The following is not meant to be discriminatory in any way (sexual orientation, family type, family arrangement, etc.). It is a thought exercise as it relates to my life experience.
I feel more authentic and “like myself” when I’m single. Codependence has been my natural response to relationships. I learned it from my parents and other couples that I knew. It seems very rare to me to come across relationships that aren’t overly codependent. When I was in my last relationship I felt highly stressed and anxious, so I sought out a therapist. I wanted to make sure that I was doing everything I could to support my relationship. I opened myself up to my therapist so I could be told where I’m going wrong. What I ended up learning was not how to change myself so I could make the relationship work, but to find my sense of self so I could stand up for my needs and wants. This is all getting off-topic and I’ll save this story for another day…
So now I’m single since over a year. I signed up for online dating and felt like I was in a rush to find another partner. I want to have children and the clock is ticking! It took a lot of thinking, debating, throwing the ideas at family, friends and strangers, that maybe I can have a child or two or three on my own! It’s not the standard, typical, North-American, white picket fence, way. But it seemed more responsible than rushing into and forcing a relationship with a man with the main goal of having children. I want a partner that fits into my life without a clock ticking over his shoulder.
Now my thoughts have come to: Do I need a man (life partner) in my life? Do I want a man in my life?
As a woman, I feel compelled to have children. I can’t imagine what I would do with my life if I didn’t have children. Do I feel compelled to be in a relationship with a man? Or is it the want for children that necessitates the man?
Why do I want to be in a relationship with a man? Is it because society has trained me to follow that path? So I’ll fit in with my family, friends, co-workers, acquaintances? I contemplate remaining single and some things that concern me are:
- I’ll need help with things that require more physical strength than I can handle.
- Sometimes it takes 2 people to do things such as mounting a TV, moving large furniture, etc.
- There are so many chores and things to do to maintain a house and life, it’s more manageable with two.
- I miss cuddling with a trusted, romantic partner. That intimacy and feeling safe and cared for in their arms.

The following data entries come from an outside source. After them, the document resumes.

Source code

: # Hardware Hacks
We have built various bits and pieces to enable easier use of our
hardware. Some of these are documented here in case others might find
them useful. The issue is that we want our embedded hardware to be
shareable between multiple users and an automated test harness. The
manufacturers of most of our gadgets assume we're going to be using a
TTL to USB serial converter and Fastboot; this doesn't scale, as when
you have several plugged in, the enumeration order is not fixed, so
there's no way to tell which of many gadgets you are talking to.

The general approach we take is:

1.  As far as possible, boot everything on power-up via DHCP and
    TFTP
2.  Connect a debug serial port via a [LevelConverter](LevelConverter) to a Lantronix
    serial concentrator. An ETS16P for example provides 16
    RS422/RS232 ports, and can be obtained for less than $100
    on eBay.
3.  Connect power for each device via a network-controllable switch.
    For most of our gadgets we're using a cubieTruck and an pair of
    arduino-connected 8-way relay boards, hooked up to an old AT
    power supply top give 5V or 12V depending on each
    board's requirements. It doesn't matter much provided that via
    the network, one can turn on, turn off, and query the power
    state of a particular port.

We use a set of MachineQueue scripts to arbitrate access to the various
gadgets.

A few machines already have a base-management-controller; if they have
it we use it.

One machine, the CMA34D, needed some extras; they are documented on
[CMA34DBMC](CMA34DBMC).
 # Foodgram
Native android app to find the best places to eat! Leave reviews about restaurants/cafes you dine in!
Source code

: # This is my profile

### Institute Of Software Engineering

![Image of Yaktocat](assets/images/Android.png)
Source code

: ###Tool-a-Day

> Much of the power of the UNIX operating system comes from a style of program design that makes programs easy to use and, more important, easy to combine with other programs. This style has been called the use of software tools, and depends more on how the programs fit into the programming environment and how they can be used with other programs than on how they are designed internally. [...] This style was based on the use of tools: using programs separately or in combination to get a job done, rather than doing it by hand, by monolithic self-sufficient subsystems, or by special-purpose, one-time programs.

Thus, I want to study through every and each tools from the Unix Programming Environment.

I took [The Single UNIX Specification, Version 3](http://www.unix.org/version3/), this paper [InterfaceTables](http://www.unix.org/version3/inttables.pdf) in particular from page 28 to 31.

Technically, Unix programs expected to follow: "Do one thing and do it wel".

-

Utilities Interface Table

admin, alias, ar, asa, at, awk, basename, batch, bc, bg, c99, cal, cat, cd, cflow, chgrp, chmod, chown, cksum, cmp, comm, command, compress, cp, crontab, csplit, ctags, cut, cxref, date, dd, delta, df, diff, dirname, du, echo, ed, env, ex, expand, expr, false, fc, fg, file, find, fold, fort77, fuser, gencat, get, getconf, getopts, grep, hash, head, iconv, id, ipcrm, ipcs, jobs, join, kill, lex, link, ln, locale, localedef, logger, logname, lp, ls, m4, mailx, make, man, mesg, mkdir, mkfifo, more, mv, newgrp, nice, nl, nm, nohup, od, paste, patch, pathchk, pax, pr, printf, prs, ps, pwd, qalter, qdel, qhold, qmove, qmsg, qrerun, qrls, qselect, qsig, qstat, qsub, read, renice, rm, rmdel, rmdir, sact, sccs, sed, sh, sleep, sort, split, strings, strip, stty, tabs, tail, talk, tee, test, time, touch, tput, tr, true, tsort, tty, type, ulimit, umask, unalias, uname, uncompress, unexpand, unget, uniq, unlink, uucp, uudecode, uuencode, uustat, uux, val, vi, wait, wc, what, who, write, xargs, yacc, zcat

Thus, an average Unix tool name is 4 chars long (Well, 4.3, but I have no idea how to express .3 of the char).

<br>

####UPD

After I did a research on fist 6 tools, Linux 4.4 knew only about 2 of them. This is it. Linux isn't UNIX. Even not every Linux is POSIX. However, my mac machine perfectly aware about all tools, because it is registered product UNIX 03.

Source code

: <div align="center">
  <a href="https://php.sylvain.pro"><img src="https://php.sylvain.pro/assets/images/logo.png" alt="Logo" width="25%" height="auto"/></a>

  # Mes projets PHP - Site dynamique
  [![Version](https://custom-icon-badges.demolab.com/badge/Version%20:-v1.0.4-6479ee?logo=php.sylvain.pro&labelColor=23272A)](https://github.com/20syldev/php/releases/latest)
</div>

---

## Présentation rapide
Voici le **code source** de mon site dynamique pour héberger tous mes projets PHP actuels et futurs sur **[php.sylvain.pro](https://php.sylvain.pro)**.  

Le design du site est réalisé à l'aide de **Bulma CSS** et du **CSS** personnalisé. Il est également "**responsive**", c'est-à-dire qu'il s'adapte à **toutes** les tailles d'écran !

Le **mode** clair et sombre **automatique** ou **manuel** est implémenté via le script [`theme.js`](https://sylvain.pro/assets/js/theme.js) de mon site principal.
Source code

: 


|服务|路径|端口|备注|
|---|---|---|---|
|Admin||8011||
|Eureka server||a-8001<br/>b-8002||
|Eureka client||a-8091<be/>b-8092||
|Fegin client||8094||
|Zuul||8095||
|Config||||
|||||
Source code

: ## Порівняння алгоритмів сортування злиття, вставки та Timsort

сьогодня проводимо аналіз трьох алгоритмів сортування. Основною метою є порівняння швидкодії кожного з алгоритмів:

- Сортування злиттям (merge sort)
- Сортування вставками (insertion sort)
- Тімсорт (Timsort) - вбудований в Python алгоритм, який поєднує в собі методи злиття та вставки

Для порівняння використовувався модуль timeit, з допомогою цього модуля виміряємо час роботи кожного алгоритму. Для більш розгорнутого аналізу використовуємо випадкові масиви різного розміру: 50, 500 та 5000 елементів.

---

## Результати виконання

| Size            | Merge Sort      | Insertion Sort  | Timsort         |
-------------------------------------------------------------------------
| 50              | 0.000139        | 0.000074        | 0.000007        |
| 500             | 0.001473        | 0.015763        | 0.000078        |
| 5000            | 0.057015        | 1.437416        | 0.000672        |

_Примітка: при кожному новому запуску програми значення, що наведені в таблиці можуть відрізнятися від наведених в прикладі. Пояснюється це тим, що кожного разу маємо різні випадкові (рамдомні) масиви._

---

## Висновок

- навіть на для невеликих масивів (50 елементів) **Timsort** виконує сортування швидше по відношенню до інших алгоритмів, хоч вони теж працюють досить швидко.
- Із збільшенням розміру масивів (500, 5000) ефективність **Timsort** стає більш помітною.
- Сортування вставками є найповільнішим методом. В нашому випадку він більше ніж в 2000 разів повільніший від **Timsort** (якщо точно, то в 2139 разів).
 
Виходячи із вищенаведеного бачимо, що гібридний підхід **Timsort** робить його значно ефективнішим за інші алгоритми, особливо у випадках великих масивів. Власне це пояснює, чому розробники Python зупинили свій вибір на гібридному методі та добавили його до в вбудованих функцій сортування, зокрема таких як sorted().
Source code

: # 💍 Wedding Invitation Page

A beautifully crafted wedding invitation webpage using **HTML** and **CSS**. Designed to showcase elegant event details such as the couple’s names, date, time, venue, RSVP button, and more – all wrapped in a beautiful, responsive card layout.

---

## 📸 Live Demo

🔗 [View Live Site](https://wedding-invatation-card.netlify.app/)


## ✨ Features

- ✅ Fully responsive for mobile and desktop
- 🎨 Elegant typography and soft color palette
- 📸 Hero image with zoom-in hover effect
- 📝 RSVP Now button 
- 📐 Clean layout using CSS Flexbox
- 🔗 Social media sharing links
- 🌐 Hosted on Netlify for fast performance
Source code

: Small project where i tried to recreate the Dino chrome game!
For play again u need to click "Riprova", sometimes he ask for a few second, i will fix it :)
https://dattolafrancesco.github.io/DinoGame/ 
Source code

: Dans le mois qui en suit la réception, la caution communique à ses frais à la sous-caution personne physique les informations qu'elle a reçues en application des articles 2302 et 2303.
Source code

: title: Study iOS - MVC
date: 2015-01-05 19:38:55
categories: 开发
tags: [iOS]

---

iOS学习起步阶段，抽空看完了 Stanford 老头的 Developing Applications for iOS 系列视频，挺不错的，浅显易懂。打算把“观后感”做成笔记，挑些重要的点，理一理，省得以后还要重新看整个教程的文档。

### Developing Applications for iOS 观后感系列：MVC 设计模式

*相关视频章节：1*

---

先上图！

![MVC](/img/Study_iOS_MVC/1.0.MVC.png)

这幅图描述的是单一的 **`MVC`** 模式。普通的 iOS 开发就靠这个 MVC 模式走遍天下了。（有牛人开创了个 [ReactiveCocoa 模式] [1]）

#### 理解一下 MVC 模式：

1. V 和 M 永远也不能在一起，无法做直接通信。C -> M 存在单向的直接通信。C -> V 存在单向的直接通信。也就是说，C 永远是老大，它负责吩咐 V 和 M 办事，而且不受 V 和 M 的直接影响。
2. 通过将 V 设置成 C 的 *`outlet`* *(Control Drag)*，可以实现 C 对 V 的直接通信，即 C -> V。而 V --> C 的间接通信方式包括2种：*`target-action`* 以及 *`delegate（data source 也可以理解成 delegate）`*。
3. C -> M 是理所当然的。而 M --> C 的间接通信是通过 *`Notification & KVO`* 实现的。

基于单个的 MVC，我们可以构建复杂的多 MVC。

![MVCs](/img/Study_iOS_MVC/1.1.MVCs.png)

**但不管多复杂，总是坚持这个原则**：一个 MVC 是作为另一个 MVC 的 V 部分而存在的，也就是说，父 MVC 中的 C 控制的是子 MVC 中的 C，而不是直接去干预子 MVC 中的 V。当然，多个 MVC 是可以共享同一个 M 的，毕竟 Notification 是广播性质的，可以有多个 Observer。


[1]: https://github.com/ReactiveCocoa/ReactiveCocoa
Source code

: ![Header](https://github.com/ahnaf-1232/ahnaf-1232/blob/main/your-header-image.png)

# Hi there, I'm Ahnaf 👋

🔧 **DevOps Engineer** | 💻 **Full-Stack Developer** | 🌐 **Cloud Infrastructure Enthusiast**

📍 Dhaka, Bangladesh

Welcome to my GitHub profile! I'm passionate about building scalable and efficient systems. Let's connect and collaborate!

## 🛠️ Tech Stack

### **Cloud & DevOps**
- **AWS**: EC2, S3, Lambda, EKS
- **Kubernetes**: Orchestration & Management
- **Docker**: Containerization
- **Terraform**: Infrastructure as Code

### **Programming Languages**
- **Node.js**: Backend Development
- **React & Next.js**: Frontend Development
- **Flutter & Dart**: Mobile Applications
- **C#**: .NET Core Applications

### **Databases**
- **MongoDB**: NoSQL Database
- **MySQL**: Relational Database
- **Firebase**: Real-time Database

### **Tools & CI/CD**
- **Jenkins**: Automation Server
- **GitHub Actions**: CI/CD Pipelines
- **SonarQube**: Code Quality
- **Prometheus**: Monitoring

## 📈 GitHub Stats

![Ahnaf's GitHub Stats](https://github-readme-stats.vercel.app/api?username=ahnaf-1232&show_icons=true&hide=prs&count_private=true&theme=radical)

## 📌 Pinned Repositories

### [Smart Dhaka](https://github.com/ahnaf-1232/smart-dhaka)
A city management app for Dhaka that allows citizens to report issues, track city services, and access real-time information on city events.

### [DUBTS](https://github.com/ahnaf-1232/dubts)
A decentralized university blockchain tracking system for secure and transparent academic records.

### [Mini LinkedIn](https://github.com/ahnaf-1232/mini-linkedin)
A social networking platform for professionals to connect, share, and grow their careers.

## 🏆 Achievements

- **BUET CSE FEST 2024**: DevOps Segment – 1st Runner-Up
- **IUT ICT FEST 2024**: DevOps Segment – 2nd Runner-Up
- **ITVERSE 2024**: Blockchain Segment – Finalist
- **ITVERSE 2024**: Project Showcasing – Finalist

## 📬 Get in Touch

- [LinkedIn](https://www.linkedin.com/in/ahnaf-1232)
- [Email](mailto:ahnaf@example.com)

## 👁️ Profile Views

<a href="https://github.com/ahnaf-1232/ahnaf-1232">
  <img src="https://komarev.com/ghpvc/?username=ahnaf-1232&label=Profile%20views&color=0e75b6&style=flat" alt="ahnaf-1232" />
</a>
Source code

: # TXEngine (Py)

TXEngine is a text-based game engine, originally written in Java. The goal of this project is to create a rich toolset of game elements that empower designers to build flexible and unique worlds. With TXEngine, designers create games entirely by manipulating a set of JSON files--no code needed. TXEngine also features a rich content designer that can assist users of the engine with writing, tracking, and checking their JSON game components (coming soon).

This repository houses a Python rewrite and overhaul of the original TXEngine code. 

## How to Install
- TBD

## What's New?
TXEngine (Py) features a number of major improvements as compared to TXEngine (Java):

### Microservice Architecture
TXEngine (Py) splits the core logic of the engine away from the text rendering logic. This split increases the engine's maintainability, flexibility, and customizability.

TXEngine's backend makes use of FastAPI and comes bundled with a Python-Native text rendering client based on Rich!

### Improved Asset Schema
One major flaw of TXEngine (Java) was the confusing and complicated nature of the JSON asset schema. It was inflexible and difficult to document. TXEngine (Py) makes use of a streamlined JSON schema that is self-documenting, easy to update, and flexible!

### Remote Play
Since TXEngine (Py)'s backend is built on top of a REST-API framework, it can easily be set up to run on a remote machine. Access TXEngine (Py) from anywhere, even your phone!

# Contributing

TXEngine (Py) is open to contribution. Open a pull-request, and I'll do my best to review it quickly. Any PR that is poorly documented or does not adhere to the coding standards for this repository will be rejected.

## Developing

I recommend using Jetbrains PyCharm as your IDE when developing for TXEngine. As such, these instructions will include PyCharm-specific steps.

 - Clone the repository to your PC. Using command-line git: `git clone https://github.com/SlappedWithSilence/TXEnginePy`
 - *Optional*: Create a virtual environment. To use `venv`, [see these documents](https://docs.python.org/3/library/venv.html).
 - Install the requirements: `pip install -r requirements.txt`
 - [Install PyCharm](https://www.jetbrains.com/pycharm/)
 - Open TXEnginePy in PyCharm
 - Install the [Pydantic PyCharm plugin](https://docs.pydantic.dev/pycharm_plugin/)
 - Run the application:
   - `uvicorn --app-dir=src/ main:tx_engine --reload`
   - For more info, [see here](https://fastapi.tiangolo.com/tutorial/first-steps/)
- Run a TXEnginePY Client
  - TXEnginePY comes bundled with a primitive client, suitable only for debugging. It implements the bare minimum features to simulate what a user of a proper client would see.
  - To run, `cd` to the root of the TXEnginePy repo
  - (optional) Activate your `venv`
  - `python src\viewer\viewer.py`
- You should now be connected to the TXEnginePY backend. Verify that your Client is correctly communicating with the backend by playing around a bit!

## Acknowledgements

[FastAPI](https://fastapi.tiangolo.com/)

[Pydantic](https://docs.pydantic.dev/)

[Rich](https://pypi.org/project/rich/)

- Money. Without a partner, me and my children are dependent on me alone. That’s a lot of pressure and I feel intimidated and exhausted just thinking about it. However, I’m a determined person and I’ll dig in my heels. It would feel a little less overwhelming to share that responsibility and anxiety with someone.
- I’m going to have to learn to ask for and accept the help of others regularly and try not to feel bad about it.
- How do I work and raise a child (or 3)? These are both full-time jobs.
- Do I have to sell my house and move into something more affordable?
- Do I hire a live-in nanny? Can I deal with having a roommate? How can I afford this?
Does a man feel compelled to be in a relationship with a woman? Does a man feel compelled to have children? Or does he feel compelled to have a wife and children with the woman’s role being the caretaker of the children and his role is to provide security and support for the family?
A man that I know parted ways with his ~3-year girlfriend in the spring. He then moved back to his home province and quickly got immersed in the local culture. After a few months, he found himself in another “unofficial” relationship. As the bustle of summer events settled down, with time to recognize what was happening, he formally ended the unofficial relationship.
How did this happen and why did he get into this relationship so soon after the end of his previous relationship? He said he was going to take some time to himself, figure out who he is and what he wants. Take things slow. But he didn’t. Why?